Parsing with Haskell

kubb · on July 7, 2022

This is one way to do it, but there is another way, which has some advantages, namely using the parsec combinator library. The latter allows you to write a lexerless parser and avoid any code generators. It's the more interesting one for sure.

aroccoli · on July 7, 2022

Yes, you can do it that way!

We also cover parser combinators on our blog for the interested: https://serokell.io/blog/parser-combinators-in-haskell

And if you want to see what are the benefits of this approach over parser combinators, the second part of this series covers a little bit of that: https://serokell.io/blog/parsing-with-happy#happy-vs.-megapa...

massysett · on July 7, 2022

These days megaparsec might be a better way to get started as it has built on Parsec to improve the speed and documentation.

https://markkarpov.com/tutorial/megaparsec.html https://hackage.haskell.org/package/megaparsec

However it does rely on some GHC extensions, which makes things a bit more complicated for beginners, so for simplicity's sake it might be easier to start with Parsec and one of the old papers that goes with it.

sondr3 · on July 7, 2022

It doesn't need any extensions to work, the only reason `OverloadedStrings` is enabled in the tutorial is because the parser uses `Text` over `String` to parse the input.

johnday · on July 7, 2022

In fact, I would recommend against enabling OverloadedStrings while writing parsers, since it can be confusing. Some bright spark added an IsString instance for IsString a => Parser a, meaning that "Hello" is a parser for the string "Hello". It also means that `many "Hello"` will parse "HelloHelloHello", which is kinda cool but confusing for a beginner.

massysett · on July 7, 2022

From Text.Megaparsec:

    {-# LANGUAGE FlexibleContexts #-}
    {-# LANGUAGE FlexibleInstances #-}
    {-# LANGUAGE MultiParamTypeClasses #-}
    {-# LANGUAGE RankNTypes #-}
    {-# LANGUAGE Safe #-}
    {-# LANGUAGE ScopedTypeVariables #-}
    {-# LANGUAGE TypeFamilies #-}
    {-# LANGUAGE UndecidableInstances #-}

And you do have to understand TypeFamilies to use Megaparsec.

nimih · on July 7, 2022

> And you do have to understand TypeFamilies to use Megaparsec.

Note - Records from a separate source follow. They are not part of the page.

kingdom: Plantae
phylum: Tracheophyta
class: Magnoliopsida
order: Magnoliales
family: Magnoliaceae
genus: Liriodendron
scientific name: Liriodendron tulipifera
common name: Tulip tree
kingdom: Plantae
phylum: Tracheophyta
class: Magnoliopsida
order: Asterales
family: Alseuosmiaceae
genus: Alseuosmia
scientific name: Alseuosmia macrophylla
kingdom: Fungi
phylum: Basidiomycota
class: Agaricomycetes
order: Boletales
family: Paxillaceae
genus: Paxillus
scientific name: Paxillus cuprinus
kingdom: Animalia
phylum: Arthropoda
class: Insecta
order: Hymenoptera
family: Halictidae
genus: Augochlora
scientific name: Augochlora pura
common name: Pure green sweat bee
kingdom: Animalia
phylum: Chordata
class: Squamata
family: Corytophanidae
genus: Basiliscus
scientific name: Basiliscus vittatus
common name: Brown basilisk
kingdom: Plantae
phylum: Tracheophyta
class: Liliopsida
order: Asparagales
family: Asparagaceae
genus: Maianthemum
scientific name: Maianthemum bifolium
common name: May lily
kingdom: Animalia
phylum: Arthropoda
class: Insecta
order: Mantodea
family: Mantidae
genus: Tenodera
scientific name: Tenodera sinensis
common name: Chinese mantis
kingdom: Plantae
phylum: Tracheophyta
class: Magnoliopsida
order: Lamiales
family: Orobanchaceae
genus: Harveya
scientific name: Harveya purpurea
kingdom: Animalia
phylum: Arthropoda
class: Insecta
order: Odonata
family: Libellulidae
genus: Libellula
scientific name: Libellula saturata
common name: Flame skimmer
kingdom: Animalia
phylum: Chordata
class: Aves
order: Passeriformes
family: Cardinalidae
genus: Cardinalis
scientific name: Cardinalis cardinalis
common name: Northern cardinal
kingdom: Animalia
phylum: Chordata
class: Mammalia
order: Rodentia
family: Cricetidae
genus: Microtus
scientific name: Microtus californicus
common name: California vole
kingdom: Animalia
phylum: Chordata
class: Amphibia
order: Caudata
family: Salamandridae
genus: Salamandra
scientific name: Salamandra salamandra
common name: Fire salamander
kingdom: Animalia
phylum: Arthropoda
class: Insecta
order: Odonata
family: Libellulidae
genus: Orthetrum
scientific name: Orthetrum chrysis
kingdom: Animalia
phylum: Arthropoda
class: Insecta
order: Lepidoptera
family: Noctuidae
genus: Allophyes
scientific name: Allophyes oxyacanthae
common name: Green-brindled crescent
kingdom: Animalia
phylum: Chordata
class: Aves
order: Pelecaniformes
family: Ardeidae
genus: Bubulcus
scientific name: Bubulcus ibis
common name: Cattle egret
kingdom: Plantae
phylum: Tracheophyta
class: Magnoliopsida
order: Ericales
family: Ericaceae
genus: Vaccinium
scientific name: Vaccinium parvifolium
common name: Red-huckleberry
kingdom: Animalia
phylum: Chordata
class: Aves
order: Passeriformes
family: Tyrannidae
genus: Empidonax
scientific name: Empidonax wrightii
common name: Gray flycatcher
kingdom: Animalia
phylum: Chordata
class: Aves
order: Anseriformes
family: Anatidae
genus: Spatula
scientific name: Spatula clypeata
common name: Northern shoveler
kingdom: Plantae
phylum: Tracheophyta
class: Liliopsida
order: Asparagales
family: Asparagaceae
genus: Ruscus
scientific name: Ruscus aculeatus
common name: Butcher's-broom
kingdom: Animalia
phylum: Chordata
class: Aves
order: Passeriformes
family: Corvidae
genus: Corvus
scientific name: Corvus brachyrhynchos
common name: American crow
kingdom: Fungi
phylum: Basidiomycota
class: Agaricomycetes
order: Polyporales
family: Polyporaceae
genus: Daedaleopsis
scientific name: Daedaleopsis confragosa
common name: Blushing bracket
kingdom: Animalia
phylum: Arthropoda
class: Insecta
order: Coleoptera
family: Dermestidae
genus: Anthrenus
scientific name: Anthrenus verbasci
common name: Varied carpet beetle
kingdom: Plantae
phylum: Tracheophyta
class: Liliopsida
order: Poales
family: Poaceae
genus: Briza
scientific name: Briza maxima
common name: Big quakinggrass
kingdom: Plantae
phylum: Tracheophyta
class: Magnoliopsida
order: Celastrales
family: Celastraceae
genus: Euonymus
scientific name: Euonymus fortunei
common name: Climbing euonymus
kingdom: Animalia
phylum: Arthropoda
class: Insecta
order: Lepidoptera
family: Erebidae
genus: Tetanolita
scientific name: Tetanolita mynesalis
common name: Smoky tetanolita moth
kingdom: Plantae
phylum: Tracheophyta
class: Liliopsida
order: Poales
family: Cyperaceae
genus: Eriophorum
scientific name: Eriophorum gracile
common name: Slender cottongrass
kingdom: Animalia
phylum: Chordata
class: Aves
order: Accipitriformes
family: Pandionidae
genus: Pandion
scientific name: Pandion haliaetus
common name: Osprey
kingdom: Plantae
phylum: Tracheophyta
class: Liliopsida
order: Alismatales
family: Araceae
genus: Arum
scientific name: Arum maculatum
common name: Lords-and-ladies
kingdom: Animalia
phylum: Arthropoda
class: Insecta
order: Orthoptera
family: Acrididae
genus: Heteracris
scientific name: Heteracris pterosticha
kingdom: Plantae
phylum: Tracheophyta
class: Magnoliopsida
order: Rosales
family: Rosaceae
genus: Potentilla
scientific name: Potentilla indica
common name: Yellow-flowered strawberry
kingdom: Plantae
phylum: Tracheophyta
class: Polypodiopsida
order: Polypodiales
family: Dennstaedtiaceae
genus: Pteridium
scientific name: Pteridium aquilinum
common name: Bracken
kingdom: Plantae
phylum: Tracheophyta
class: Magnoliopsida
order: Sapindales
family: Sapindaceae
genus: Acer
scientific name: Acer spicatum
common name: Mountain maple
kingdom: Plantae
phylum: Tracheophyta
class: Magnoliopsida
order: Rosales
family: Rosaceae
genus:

This is only the case if you're using custom input streams, right? Writing a parser that just operates on ByteString/Text seems like a pretty gentle/reasonable introduction to this style of parsing and doesn't require any understanding of TypeFamilies as far as I can tell (I certainly didn't understand TypeFamilies when I learned to use megaparsec).

massysett · on July 8, 2022

The types of many basic and essential functions, including ‘satisfy’ and ‘token’, use type families with associated types, but yes, it is possible to use megaparsec without actually understanding the types.

simonmic · on July 11, 2022

No you don't.

brennvin · on July 7, 2022

I have never understood why (some) people want to write lexerless parsers. Lexing lets you approach two different concerns separately. What is not to like?

kadoban · on July 7, 2022

For haskell, I think a lot of it is just that parser combinators are _very_ satisfying and memorable. They're what made the whole Functor/Applicative/Monad thing really click for a lot of people as an interesting/useful thing beyond just IO.

egl2021 · on July 7, 2022

Two reasons in the wild:

1. You might not know a priori that the lexical analysis can be done without any knowledge of the surrounding grammatical context.

2. You may be able to give more informative error messages if you know the grammatical context.

simonmic · on July 11, 2022

Agreed, and I would state it more strongly: it's unclear how / significant extra work to provide good error messages if you have a separate lexer stage. And sooner or later you will want good error messages.

bitmapper · on July 7, 2022

For simple languages, it can be a bit of a pain to write and maintain a lexer and a parser. For example, if I'm gonna parse JSON and nothing more, I think it's a bit silly to use a two external DSLs when I could use a simple eDSL. I think Happy and Alex both have their places, absolutely. For parsing full on programming languages I can imagine using parser combinators to be a bit painful. But parser combinators work great for a lot of cases.

nimih · on July 7, 2022

You can still have a lexing step when using a parsing combinator approach, and in practice you probably should for complex parsing tasks. Unfortunately, I'm not sure I've ever read a tutorial which really walks through doing such a thing.